## Oefentekst:
┌──

Ik noem dit een ‘Nieuwe Orde’ omdat het de verhoudingen tussen instituties (zoals de overheid), bedrijven, de planeet en burgers opnieuw vormgeeft. Soms mag de overheid steviger plek innemen als hoeder van het algemeen belang ten koste van de markt. Soms is er meer ruimte nodig voor burgers ten koste van de overheid. Sowieso is meer ruimte nodig voor de planeet. En hoewel ondernemen leuk is: niet alles in de wijken is te vangen in een commercieel denkraam. Het is belangrijk om bewust over deze Nieuwe Orde na te denken tijdens het strategieproces en bij te dragen aan een ontwikkelrichting die ruimte aan biedt aan deze herordening.

Wat doet deze transitie in de wijk? Niet alle wijkelementen worden even direct beïnvloed door deze transitie. Daarom licht ik de belangrijkste uit.

>Andere bewoners
In veel wijken proef ik een sluimerend ongemak: een mix van onvrede en wantrouwen. Dit komt mijns inziens doordat de neoliberale belofte van vrijheid en welvaart niet is uitgekomen zoals gepredikt en verwacht. Dat ongemak kan door gebeurtenissen snel aanwakkeren tot polariserend protest. Tegelijk zie ik veel eigen initiatief door bewoners, wat juist een constructieve energie in de wijken is.  Die energie is waardevol en vol potentie. Het idee van de burger als consument van overheid (die alles regelt) en markt (die alles aanbiedt) is incompleet. In de Nieuwe Orde is de burger als mede-maker is hard nodig. Daarvoor moeten de overheid en ook andere institutionele organisaties zoals corporaties, zorginstellingen e.d. hun faciliterende rol aan bewoners vormgeven en versterken.

└──

## Gegevensfragment:
┌──

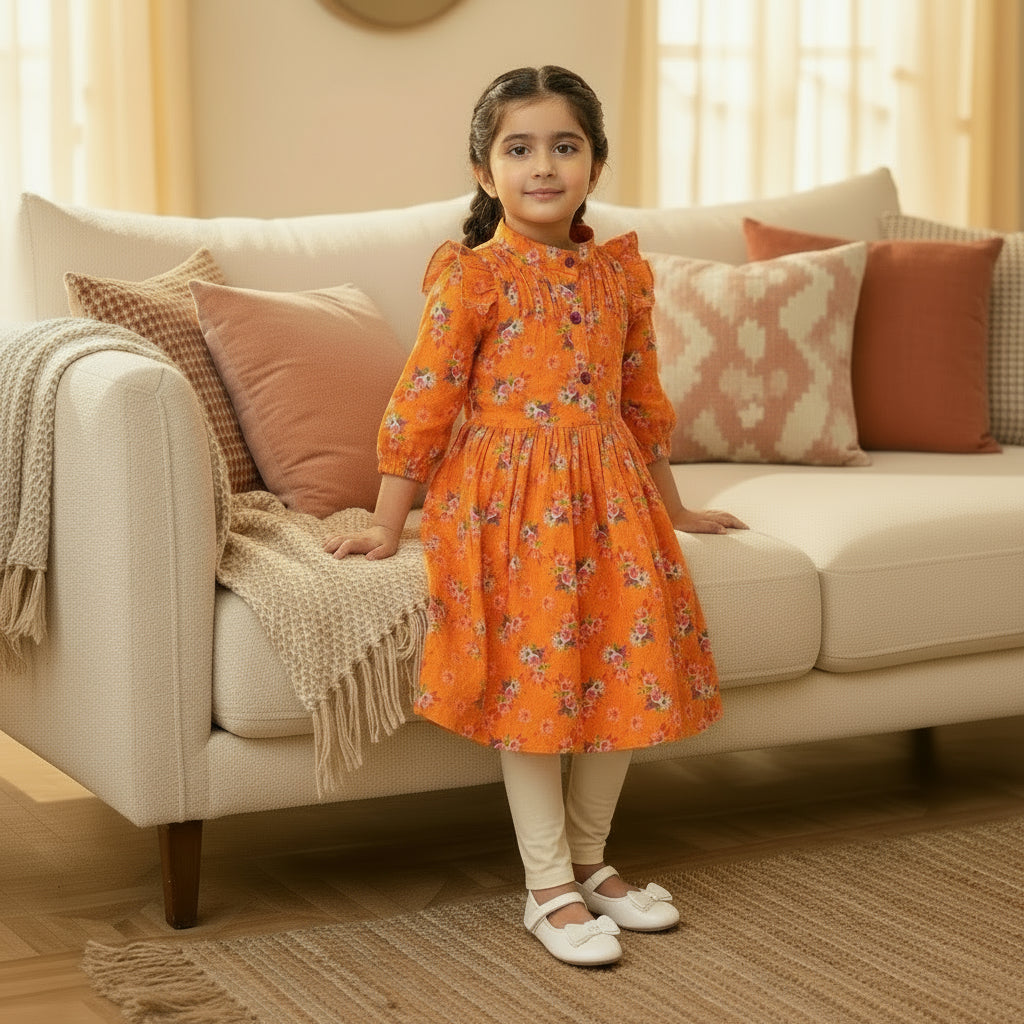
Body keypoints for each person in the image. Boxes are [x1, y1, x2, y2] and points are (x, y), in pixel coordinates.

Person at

└──

## Opdracht:
Schrijf de tekst over de Nieuwe Orde in de wijken verder, direct aansluitend op de laatste zin.

## Verwacht antwoord:
Dan blijkt dat bewoners niet alleen individuen zijn die keuzes maken op basis van eigenbelang, zoals het neoliberalistisch paradigma vertelt, maar er is dan ook aansluiting bij het oeroude besef dat mensen sociale wezens zijn, die graag iets met en voor elkaar doen. Het is een nieuw bewustzijn over mogelijkheden van eigen regie en coöperatief ondernemen, dicht bij huis.
Mensen in de wijk verrassen mij altijd positief: als je de juiste snaar raakt, doen zij mee aan activiteiten voor de wijk en dragen zij bij aan de gemeenschap. Het gaat er dus om bewoners verantwoordelijkheid te geven voor bepaalde aspecten van het wijkleven.
En nee, beste gemeente, corporatie of andere organisatie in de wijk: deze Nieuwe Orde, waarbij bewoners nadrukkelijker een plek aan tafel hebben, komt niet vanzelf. Ook bewoners moeten wennen. We staan nog maar aan het begín van deze transitie.

>Vastgoed
De error van kapitalisme en neoliberalisme als het gaat om woningen is: de wooncrisis. Het ontbreekt in steden aan de juiste woningen, aan betaalbare woningen en aan genoeg woningen, en tegelijk staan veel woningen leeg. De Nieuwe Orde gloort bij initiatieven zoals wooncoöperaties en community landtrust, die grond ‘uit de greep van de markt’ halen.
Bij bedrijfsonroerend goed zijn eigendom enerzijds, en gebruik en zorg anderzijds los van elkaar komen te staan. Voor internationale vastgoedbedrijven is een pand met een bepaalde waarde in een portefeuille houden is nog steeds interessant, zelfs als een pand langdurig leeg staat. En ondertussen voelt de wijk de onveiligheid van een verloederd en/of leeg gebouw. Hierin kan vooral de gemeente steviger sturen. Een paar instrumenten die tot de beschikking staan zijn: aanschrijvingen, voorkeursrecht, beeldkwaliteitskaders (óók voor bestaand vastgoed), strategische aankoop en verkoop van gemeentelijk vastgoed t.b.v. buurtontwikkeling, grondprijzenbeleid en kwaliteitseisen in tenders. Er zijn meer mogelijkheden om in de wijk te sturen dan nu vaak worden ingezet.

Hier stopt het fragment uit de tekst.